START Input data

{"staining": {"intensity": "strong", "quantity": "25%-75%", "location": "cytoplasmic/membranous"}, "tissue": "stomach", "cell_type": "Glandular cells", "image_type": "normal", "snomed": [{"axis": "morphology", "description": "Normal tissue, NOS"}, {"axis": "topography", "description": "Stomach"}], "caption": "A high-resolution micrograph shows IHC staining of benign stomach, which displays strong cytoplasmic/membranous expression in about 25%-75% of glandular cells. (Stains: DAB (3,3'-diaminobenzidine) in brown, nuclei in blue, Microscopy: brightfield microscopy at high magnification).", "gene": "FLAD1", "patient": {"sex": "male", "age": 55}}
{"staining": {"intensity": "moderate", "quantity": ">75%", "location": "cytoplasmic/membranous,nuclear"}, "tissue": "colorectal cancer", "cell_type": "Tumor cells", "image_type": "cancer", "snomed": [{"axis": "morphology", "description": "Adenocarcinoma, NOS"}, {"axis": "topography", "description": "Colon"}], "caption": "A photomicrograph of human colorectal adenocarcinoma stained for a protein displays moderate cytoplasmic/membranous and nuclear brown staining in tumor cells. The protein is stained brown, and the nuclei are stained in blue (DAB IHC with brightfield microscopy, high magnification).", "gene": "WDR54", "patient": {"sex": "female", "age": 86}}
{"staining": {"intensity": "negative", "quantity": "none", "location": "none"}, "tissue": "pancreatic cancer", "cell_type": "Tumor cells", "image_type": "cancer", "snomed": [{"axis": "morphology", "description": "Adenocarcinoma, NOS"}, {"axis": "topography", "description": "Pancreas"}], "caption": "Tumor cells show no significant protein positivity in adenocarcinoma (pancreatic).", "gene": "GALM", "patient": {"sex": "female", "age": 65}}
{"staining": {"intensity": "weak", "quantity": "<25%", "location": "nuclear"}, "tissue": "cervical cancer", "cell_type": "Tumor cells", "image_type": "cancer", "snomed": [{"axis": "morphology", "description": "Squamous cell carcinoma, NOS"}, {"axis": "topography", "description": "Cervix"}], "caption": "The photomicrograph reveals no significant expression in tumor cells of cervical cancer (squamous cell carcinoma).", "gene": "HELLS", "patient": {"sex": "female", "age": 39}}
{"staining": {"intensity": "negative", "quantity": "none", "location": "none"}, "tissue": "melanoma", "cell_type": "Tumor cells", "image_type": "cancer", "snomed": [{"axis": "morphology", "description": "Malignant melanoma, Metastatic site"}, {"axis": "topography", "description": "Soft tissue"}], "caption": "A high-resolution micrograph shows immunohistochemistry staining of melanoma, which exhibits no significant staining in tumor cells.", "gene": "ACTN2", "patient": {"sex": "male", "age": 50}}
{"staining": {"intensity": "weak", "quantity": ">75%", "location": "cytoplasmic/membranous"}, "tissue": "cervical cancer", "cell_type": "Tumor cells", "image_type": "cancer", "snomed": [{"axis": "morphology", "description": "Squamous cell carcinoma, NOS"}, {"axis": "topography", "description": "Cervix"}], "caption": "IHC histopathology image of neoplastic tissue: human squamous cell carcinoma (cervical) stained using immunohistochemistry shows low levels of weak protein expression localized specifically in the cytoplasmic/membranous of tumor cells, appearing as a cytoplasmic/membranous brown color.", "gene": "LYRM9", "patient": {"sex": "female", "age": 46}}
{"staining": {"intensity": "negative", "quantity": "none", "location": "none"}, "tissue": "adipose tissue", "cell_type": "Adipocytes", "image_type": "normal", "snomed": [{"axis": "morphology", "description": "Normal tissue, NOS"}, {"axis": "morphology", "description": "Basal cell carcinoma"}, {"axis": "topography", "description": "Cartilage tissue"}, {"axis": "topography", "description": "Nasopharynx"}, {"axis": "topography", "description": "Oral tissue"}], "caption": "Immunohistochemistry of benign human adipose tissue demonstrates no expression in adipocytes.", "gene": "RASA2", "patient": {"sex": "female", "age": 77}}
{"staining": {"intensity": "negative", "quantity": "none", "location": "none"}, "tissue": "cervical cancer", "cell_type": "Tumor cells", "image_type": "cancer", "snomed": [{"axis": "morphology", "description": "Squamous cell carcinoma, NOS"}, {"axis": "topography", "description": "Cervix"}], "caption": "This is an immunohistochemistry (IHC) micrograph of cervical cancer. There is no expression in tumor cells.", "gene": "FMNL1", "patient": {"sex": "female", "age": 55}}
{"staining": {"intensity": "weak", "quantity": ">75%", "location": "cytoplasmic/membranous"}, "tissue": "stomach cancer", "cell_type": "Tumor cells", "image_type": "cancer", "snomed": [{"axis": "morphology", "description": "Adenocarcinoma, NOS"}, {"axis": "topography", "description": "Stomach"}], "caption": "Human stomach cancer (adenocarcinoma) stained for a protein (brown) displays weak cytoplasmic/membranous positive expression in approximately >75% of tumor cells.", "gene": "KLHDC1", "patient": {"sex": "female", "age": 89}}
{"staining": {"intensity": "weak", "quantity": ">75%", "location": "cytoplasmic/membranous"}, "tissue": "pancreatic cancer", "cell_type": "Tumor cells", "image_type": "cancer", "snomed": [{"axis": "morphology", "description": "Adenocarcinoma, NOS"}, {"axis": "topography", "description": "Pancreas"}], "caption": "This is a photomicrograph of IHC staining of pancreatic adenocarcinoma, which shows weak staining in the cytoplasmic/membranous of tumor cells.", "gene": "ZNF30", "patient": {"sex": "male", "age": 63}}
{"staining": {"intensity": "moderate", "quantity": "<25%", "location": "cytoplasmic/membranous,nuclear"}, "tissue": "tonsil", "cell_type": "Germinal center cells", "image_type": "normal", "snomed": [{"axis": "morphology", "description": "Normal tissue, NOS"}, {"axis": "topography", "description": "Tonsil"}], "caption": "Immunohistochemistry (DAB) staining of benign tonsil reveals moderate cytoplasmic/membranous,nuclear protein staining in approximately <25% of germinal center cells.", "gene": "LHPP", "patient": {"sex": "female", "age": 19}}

END Input data

- Your assignment -
Without changing anything, repeat every record above.

- Solution -
{"staining": {"intensity": "strong", "quantity": "25%-75%", "location": "cytoplasmic/membranous"}, "tissue": "stomach", "cell_type": "Glandular cells", "image_type": "normal", "snomed": [{"axis": "morphology", "description": "Normal tissue, NOS"}, {"axis": "topography", "description": "Stomach"}], "caption": "A high-resolution micrograph shows IHC staining of benign stomach, which displays strong cytoplasmic/membranous expression in about 25%-75% of glandular cells. (Stains: DAB (3,3'-diaminobenzidine) in brown, nuclei in blue, Microscopy: brightfield microscopy at high magnification).", "gene": "FLAD1", "patient": {"sex": "male", "age": 55}}
{"staining": {"intensity": "moderate", "quantity": ">75%", "location": "cytoplasmic/membranous,nuclear"}, "tissue": "colorectal cancer", "cell_type": "Tumor cells", "image_type": "cancer", "snomed": [{"axis": "morphology", "description": "Adenocarcinoma, NOS"}, {"axis": "topography", "description": "Colon"}], "caption": "A photomicrograph of human colorectal adenocarcinoma stained for a protein displays moderate cytoplasmic/membranous and nuclear brown staining in tumor cells. The protein is stained brown, and the nuclei are stained in blue (DAB IHC with brightfield microscopy, high magnification).", "gene": "WDR54", "patient": {"sex": "female", "age": 86}}
{"staining": {"intensity": "negative", "quantity": "none", "location": "none"}, "tissue": "pancreatic cancer", "cell_type": "Tumor cells", "image_type": "cancer", "snomed": [{"axis": "morphology", "description": "Adenocarcinoma, NOS"}, {"axis": "topography", "description": "Pancreas"}], "caption": "Tumor cells show no significant protein positivity in adenocarcinoma (pancreatic).", "gene": "GALM", "patient": {"sex": "female", "age": 65}}
{"staining": {"intensity": "weak", "quantity": "<25%", "location": "nuclear"}, "tissue": "cervical cancer", "cell_type": "Tumor cells", "image_type": "cancer", "snomed": [{"axis": "morphology", "description": "Squamous cell carcinoma, NOS"}, {"axis": "topography", "description": "Cervix"}], "caption": "The photomicrograph reveals no significant expression in tumor cells of cervical cancer (squamous cell carcinoma).", "gene": "HELLS", "patient": {"sex": "female", "age": 39}}
{"staining": {"intensity": "negative", "quantity": "none", "location": "none"}, "tissue": "melanoma", "cell_type": "Tumor cells", "image_type": "cancer", "snomed": [{"axis": "morphology", "description": "Malignant melanoma, Metastatic site"}, {"axis": "topography", "description": "Soft tissue"}], "caption": "A high-resolution micrograph shows immunohistochemistry staining of melanoma, which exhibits no significant staining in tumor cells.", "gene": "ACTN2", "patient": {"sex": "male", "age": 50}}
{"staining": {"intensity": "weak", "quantity": ">75%", "location": "cytoplasmic/membranous"}, "tissue": "cervical cancer", "cell_type": "Tumor cells", "image_type": "cancer", "snomed": [{"axis": "morphology", "description": "Squamous cell carcinoma, NOS"}, {"axis": "topography", "description": "Cervix"}], "caption": "IHC histopathology image of neoplastic tissue: human squamous cell carcinoma (cervical) stained using immunohistochemistry shows low levels of weak protein expression localized specifically in the cytoplasmic/membranous of tumor cells, appearing as a cytoplasmic/membranous brown color.", "gene": "LYRM9", "patient": {"sex": "female", "age": 46}}
{"staining": {"intensity": "negative", "quantity": "none", "location": "none"}, "tissue": "adipose tissue", "cell_type": "Adipocytes", "image_type": "normal", "snomed": [{"axis": "morphology", "description": "Normal tissue, NOS"}, {"axis": "morphology", "description": "Basal cell carcinoma"}, {"axis": "topography", "description": "Cartilage tissue"}, {"axis": "topography", "description": "Nasopharynx"}, {"axis": "topography", "description": "Oral tissue"}], "caption": "Immunohistochemistry of benign human adipose tissue demonstrates no expression in adipocytes.", "gene": "RASA2", "patient": {"sex": "female", "age": 77}}
{"staining": {"intensity": "negative", "quantity": "none", "location": "none"}, "tissue": "cervical cancer", "cell_type": "Tumor cells", "image_type": "cancer", "snomed": [{"axis": "morphology", "description": "Squamous cell carcinoma, NOS"}, {"axis": "topography", "description": "Cervix"}], "caption": "This is an immunohistochemistry (IHC) micrograph of cervical cancer. There is no expression in tumor cells.", "gene": "FMNL1", "patient": {"sex": "female", "age": 55}}
{"staining": {"intensity": "weak", "quantity": ">75%", "location": "cytoplasmic/membranous"}, "tissue": "stomach cancer", "cell_type": "Tumor cells", "image_type": "cancer", "snomed": [{"axis": "morphology", "description": "Adenocarcinoma, NOS"}, {"axis": "topography", "description": "Stomach"}], "caption": "Human stomach cancer (adenocarcinoma) stained for a protein (brown) displays weak cytoplasmic/membranous positive expression in approximately >75% of tumor cells.", "gene": "KLHDC1", "patient": {"sex": "female", "age": 89}}
{"staining": {"intensity": "weak", "quantity": ">75%", "location": "cytoplasmic/membranous"}, "tissue": "pancreatic cancer", "cell_type": "Tumor cells", "image_type": "cancer", "snomed": [{"axis": "morphology", "description": "Adenocarcinoma, NOS"}, {"axis": "topography", "description": "Pancreas"}], "caption": "This is a photomicrograph of IHC staining of pancreatic adenocarcinoma, which shows weak staining in the cytoplasmic/membranous of tumor cells.", "gene": "ZNF30", "patient": {"sex": "male", "age": 63}}
{"staining": {"intensity": "moderate", "quantity": "<25%", "location": "cytoplasmic/membranous,nuclear"}, "tissue": "tonsil", "cell_type": "Germinal center cells", "image_type": "normal", "snomed": [{"axis": "morphology", "description": "Normal tissue, NOS"}, {"axis": "topography", "description": "Tonsil"}], "caption": "Immunohistochemistry (DAB) staining of benign tonsil reveals moderate cytoplasmic/membranous,nuclear protein staining in approximately <25% of germinal center cells.", "gene": "LHPP", "patient": {"sex": "female", "age": 19}}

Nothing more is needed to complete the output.